The United Nations says nearly one million people are expected to need food aid in the besieged Gaza Strip next year.
The United Nations Relief and Works Agency (UNRWA) currently provides food for around 813,000 Palestinian refugees, Robert Turner, the UNRWA Gaza director of operations, said on Wednesday.
The main reason behind the rise is the closure of Gaza tunnels by Egypt's interim government, Turner added. These tunnels are the only lifeline for Palestinians living under the Israeli siege.
"Only for food next year, we are appealing for $95 million but that is all our entire expected income, so we need to do a lot of advocacy with the donors," he said.
Gaza has been blockaded since June 2007, a situation that has caused a decline in the standards of living, unprecedented levels of unemployment, and unrelenting poverty.
The 1.7 million Palestinians of the Gaza Strip are living in what is called the world's largest open-air prison as Israel retains full control of the airspace, territorial waters, and border crossings of the territory.
The apartheid regime of Israel denies about 1.7 million people in Gaza their basic rights, such as freedom of movement, jobs that pay proper wages, and adequate healthcare and education.

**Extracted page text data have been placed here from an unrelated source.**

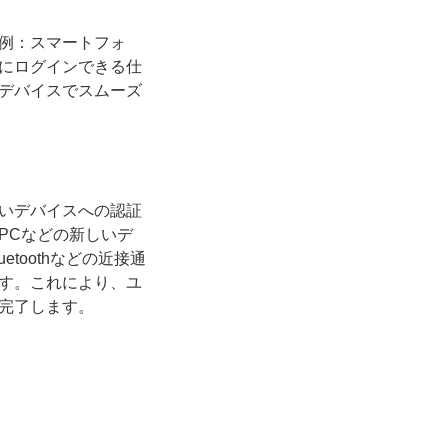
例：スマートフォ
にログインできる仕
デバイスでスムーズ
いデバイスへの認証
PCなどの新しいデ
toothなどの近接通
す。これにより、ユ
完了します。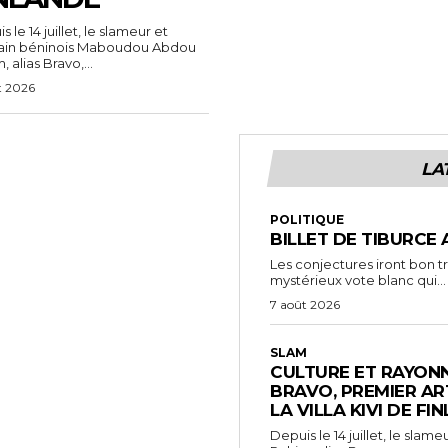
 le 14 juillet, le slameur et
vain béninois Maboudou Abdou
 alias Bravo,...
t 2026
LA
POLITIQUE
BILLET DE TIBURCE 
Les conjectures iront bon t
mystérieux vote blanc qui...
7 août 2026
SLAM
CULTURE ET RAYONN
BRAVO, PREMIER AR
LA VILLA KIVI DE FI
Depuis le 14 juillet, le sl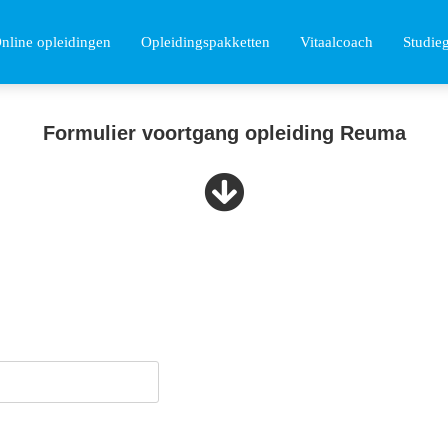
nline opleidingen
Opleidingspakketten
Vitaalcoach
Studie
Formulier voortgang opleiding Reuma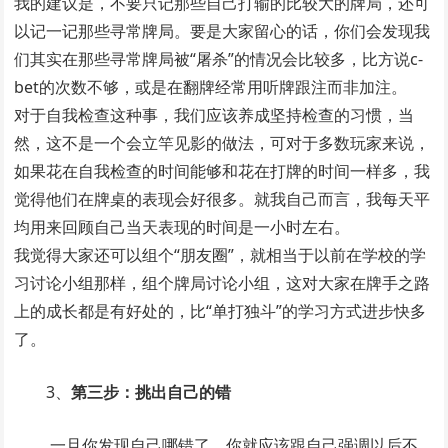
我的建议是，不要只记那些自己打输的比较大的牌局，还可
以记一记那些寻常牌局。要是大家留心的话，你们会发现我
们其实在那些寻常牌局被“屠杀”的情况会比较多，比方说c-
bet的次数不够，或是在翻牌经常用听牌跟注而非加注。
对于自我检查这种事，我们应该养成坚持检查的习惯，当
然，这不是一个会立竿见影的做法，可对于多数玩家来说，
如果花在自我检查的时间能够和花在打牌的时间一样多，我
觉得他们在牌桌的表现会好很多。就我自己而言，我每天平
均用来回顾自己当天表现的时间是一小时左右。
我觉得大家还可以组个“朋友圈”，就相当于以前在学校的学
习讨论小组那样，组个牌局讨论小组，这对大家在牌手之路
上的成长都是有好处的，比“单打独斗”的学习方式进步快多
了。
3、
第三步：挑出自己的错
一旦你发现自己哪错了，你就应该跟自己强调以后不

The Israeli military also frequently launches attacks in the coastal enclave, claiming the attacks are being conducted for defensive purposes. However, disproportionate force is always used, in violation of international law, and civilians are often killed or injured.
Comment: Gaza has steadily devolved into an open air extermination camp, not simply an open air prison, due to ever-worsening conditions being imposed via the illegal, brutal Israeli military occupation and blockade (clearly in violation of international law), destruction of most of the smuggling tunnels, lack of basic necessities like clean water, essential medicines and food, combined with ongoing fuel shortages and daily power outages currently at 18 hours per day. Gaza is ripe for an epidemic as filthy disease-causing conditions remain unresolved. Sewage-flooded streets, no electricity, in conjunction with the onset of winter are daunting enough for anyone to contend with, but the lack of international response to this crisis provides an even chillier portrait of our global society: a mostly silent world that continues to sit idly by while innocent people are being picked off, singled out, and collectively punished, tortured, killed, via bullets, bombs, tanks and now, via environmental genocide - this begs the question, yet again, what kind of people are we in this world that allow such inhumanity to happen at all, let alone, to continue?
These days I have the feeling that I've awoken on some kind of alien planet; an experimental, prison-farm of sorts. This is not home. What kind of people are we to allow this indeed.